The essence of this new socialist construct was, as Armando, writes: “ . . . the democratic socialist ideal has been the battle flag for fair working hours, people’s right to vote, and protection for the most vulnerable.” On paper, sounds good and aspiring. So, what went wrong, specifically in Cuba?
In Latin America, in general, there was a constant fight of national populist movements (the poor inhabitants whose land and resources taken or stolen) against the right wing dictatorships more often than not supported by Washington. Cuba, pre-1959, had a puppet leader Batista in power ruling over the rural, dispossessed, illiterate, malnourished majority of Cubans. The capitalists elites (some say Mafia) ruled the island out rightly.
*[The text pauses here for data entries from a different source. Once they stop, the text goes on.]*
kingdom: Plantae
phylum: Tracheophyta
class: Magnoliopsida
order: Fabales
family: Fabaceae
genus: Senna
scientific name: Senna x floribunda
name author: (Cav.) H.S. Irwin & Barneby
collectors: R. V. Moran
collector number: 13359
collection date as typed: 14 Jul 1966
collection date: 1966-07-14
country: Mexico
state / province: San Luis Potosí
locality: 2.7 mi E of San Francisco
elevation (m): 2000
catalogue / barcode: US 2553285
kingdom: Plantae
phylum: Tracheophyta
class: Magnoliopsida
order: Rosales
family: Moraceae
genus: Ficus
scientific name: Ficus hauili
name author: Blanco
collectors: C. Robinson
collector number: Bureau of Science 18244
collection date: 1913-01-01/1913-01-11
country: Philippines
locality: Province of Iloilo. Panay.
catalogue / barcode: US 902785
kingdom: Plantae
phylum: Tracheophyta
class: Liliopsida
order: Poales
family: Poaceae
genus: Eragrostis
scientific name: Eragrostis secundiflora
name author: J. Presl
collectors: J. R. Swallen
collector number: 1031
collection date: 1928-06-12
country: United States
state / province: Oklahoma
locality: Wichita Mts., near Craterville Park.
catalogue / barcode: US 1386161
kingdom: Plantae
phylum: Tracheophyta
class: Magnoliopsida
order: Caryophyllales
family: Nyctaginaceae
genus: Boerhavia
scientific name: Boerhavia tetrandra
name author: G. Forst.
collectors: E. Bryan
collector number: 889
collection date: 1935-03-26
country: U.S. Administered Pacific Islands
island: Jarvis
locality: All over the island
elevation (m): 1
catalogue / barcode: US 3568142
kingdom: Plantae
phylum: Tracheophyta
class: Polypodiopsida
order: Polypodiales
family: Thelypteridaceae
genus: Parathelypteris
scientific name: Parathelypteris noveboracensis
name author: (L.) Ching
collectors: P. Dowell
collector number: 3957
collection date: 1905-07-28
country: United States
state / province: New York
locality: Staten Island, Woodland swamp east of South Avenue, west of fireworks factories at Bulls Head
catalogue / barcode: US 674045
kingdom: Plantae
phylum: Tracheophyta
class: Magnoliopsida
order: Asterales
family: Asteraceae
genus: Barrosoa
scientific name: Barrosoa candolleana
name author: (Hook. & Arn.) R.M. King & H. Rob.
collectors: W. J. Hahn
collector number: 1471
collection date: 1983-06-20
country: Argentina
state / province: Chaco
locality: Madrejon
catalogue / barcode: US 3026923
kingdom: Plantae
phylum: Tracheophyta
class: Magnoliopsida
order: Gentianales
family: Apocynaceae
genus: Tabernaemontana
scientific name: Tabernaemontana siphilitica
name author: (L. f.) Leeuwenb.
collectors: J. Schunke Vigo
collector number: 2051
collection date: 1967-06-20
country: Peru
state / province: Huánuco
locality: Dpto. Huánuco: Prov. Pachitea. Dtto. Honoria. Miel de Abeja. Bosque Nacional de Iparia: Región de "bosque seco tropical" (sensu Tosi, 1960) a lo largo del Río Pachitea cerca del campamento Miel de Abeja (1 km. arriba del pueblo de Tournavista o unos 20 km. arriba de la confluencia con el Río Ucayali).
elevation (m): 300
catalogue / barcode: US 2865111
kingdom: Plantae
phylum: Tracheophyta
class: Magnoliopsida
Fidel Castro and his revolutionaries, in 1959 and thereafter, overthrew the right wing dictatorship and vowed to cease the economic exploitation and political domination. As Armando states, the new socialists leftists they: “ . . . weren’t betting on total power over the economy, the culture and the politics, but on the expansion of popular participation in a number of spheres.” Again, sounds nice on paper and aspiring to the exuberant Cuban population at the time waiting for positive change to their dire economic circumstances.
However, a problem arose. Here, Armando does not state this but it is quite obvious that in any dictatorship no matter in what geographical area in the world absolute dictatorial power corrupts (Castros) and does significant damage to the country‘s economy.
Those elites in power see themselves as “saviors” so now want to retain that power at all costs and will do anything, even sacrifice the population, to retain that power and economic influence for the very few elites at the top. What we now have is a totalitarian state, not socialism. In Cuba’s example, the country is a communist state to the extreme with those in power completely oblivious of what is occurring in the economy and not really having any ambition for viable solutions. Diaz- Canel comes to mind.
As Armando again writes: “We’re living through another chapter in a dispute that’s gone on for a century in the interior of socialism.” Socialism as a practiced political ideology is fine. It is practiced geographically in many parts of the world with a harmonious coexistence between the political power players and the citizens. But when that socialism becomes the pretext for complete and unfettered control of the country and its people, the state ventures into totalitarianism and communism which, as we see in Cuba today, causes tremendous suffering among the citizenry.
“ . . . there must also be a rejection of the state despotism that is currently in force on the island of Cuba.” I agree with Armando; that rejection as demonstrated on the streets in every Cuban city is a beginning.